It’s a new year, but calendars only measure one kind of time. Its passage is also reflected in our mirrors and the clothes our youngsters outgrow. That straightforward march of days is why a new calendar year is often depicted by an old man flanked by a child. Yet time is not just linear—as one of my favorite TV characters, the Doctor of “Dr. Who,” famously says, “It’s a big ball of wibbly-wobbly . . .time-y-wimey . . . stuff.”
The fluid nature of perceived time—and our marvelous human ability to conceive its possibilities, to imagine alternative outcomes and even beginnings to events—is part of our story-telling capacity, our individual and collective imaginations. We may not, like Dr. Who, be able to regenerate our physical selves, but we can and do breathe “new life” into old tales. One way storytellers, including graphic ones, inspire and delight audiences is by letting us in on what happened before their stories began. And if those “origin tales” are themselves somewhat mysterious or contradictory, we entranced readers usually do not mind much, if at all. One such beloved comic book series with such rethought beginnings is my focus today. And that focus all springs from an unexpected holiday gift from our son—a hot-off-the press, sumptuous graphic collection titled Sandman Overture: The Deluxe Edition (2015).

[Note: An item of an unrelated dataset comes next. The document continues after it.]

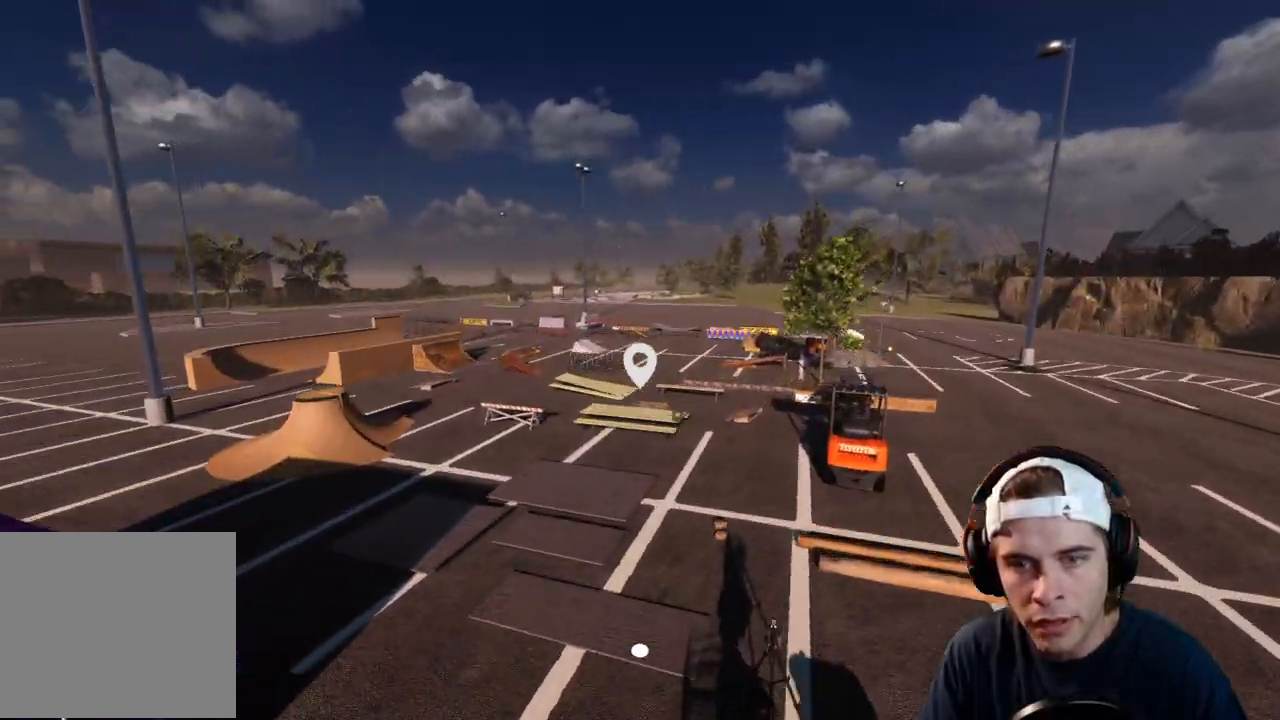
Gameplay with a controller (Xbox layout); each line is a JSON object with the inputs held at the frame after it (dt_ms = milliseconds from this image to that frame). "events" lists button and stick changes between this image and that frame as [ms after this image, input, new state], when the widget could be followed in between. Not read: L3 R3.
{"dt_ms": 1000, "buttons": [], "left_stick": "left", "right_stick": "right", "events": [[67, "R2", "up"], [117, "left_stick", "center"], [300, "left_stick", "left"], [333, "right_stick", "down-right"], [417, "right_stick", "right"], [467, "left_stick", "center"], [533, "right_stick", "center"], [583, "left_stick", "left"], [600, "right_stick", "right"]]}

With this volume, collecting six special comic book issues that appeared between 2013 and 2015, best-selling author Neil Gaiman with award-winning illustrators J.H. Williams and Dave Stewart return to the fantastic fictional universe of The Sandman comic book series (1989 to 1996). More than twenty years have elapsed since readers held the first of the series’ 75 issues, but Overture details the events leading up to that first issue’s opening scenes. We learn how and why the mysterious, mythical Sandman appears exhausted and imprisoned there. More than that—since, as Gaiman notes, a musical overture “often contain[s] the main themes of the work”—we meet characters and see events connected to the entire, mind-boggling series.
This series’ loosely-linked issues contain a new mythology, with a pantheon of seven “Endless” supernatural beings that includes “Sandman” Dream (sometimes called Morpheus), and centers on how permeable the barriers are between the supernatural and daily life, between dreams and so-called reality. Dream and his siblings Destiny, Death, Desire, Despair, Delirium, and Destruction range throughout human history in the series. Along the way, some of its characters also include minor superheroes and villains from horror and dark fantasy comics published by DC Comics, the series’ publisher before Vertigo Press, DC’s more “mature” imprint. The complexity of this cast of characters, plots, and themes, not to mention the sometimes mature topics pictured, makes the Sandman series best suited to readers teen on up.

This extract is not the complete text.